Sections of a PPP lesson
In the PPP lesson (Presentation, Practice and Production):
- There is a language aim.
- The teacher puts the new language into a situation which conveys what it means. This is called contextualisation. This is the first step (step 1).
- Then, the teachers makes certain that the students can remember the language that they have studied in previous lessons which they need to practice the new language. The teacher does this by asking the students to say the language instead of giving the language to them. This is called eliciting. The teacher also does a choral drille. making the entire class repeat what he/she says. These are steps 2-3. (Steps 2-3).
- The new language is presented by the teacher to the students and the students are only required to listen and pay attention. (Step 4).
- Then, the students say the sentences that contain the new language in a controlled or restricted practice This means an activity in which they can use the new language that they have learnt only and they can do it without making mistakes. (Step 5).

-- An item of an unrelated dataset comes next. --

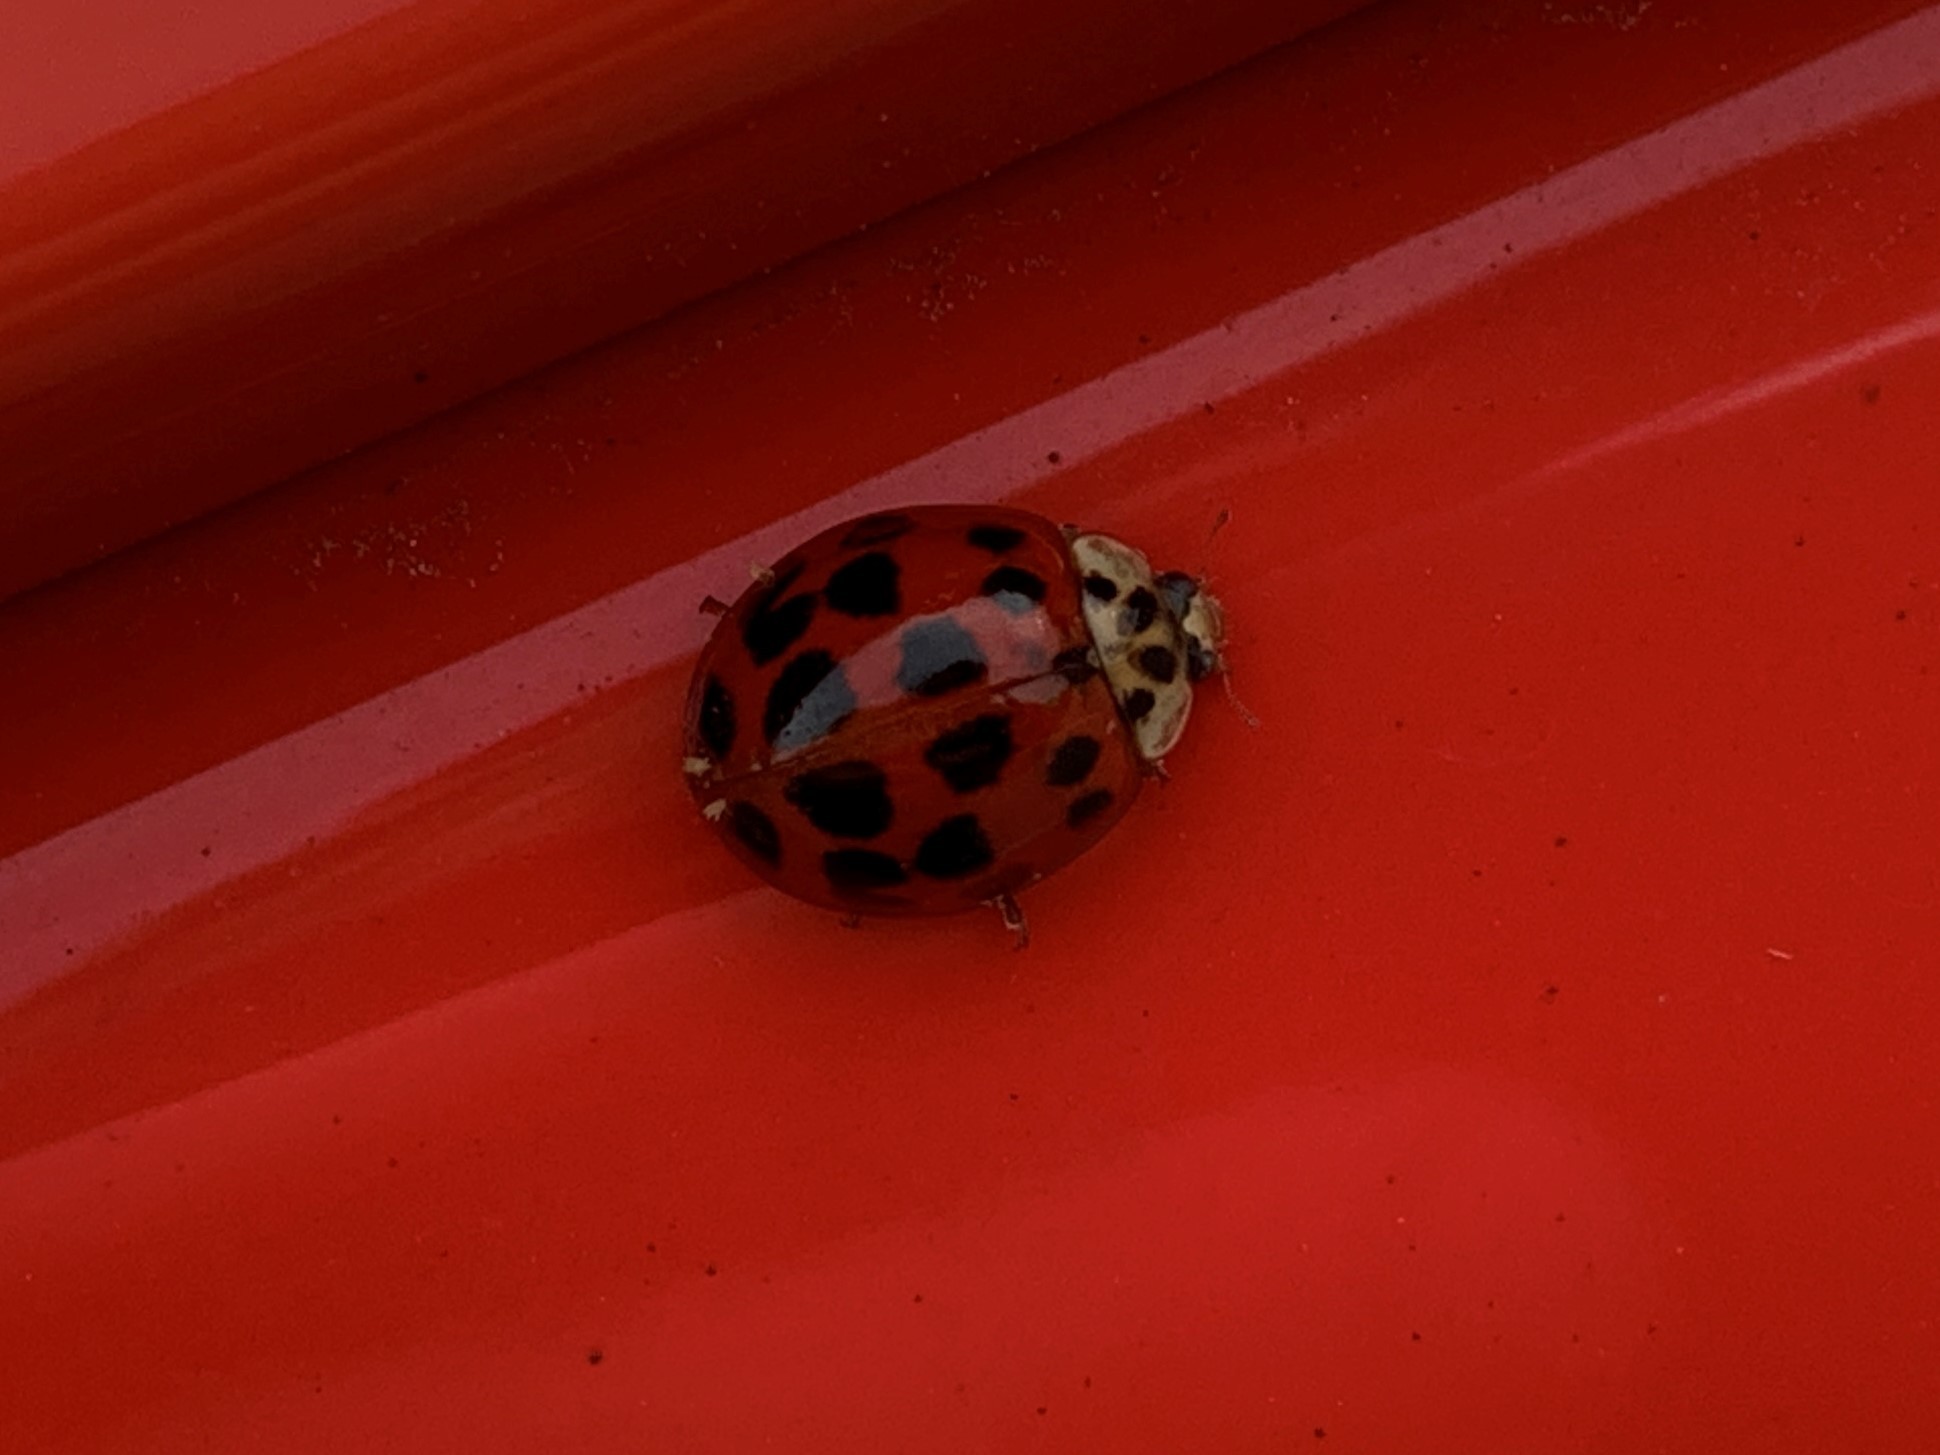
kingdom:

- The teacher informs the students about how to use the new language grammatically. (Step 6).
- The teachers asks concept questions from the students. Concept questions are questions that are asked in order to check the student’s understanding of the use of the new language. (Step 7).
- Then the students do another controlled practice activity. (Step 8).
- The students do less controlled or freer practice using the new language. This is where they can make use of their own opinions and ideas. (Step 9)
As you can see, in a PPP lesson, the teacher does these three things:
- The teacher presents the new language to the students in a context.
- She/he makes the students practice the new language in controlled practice activities.
- She/he requests the students to use the new language in less controlled activities, in a communicative way.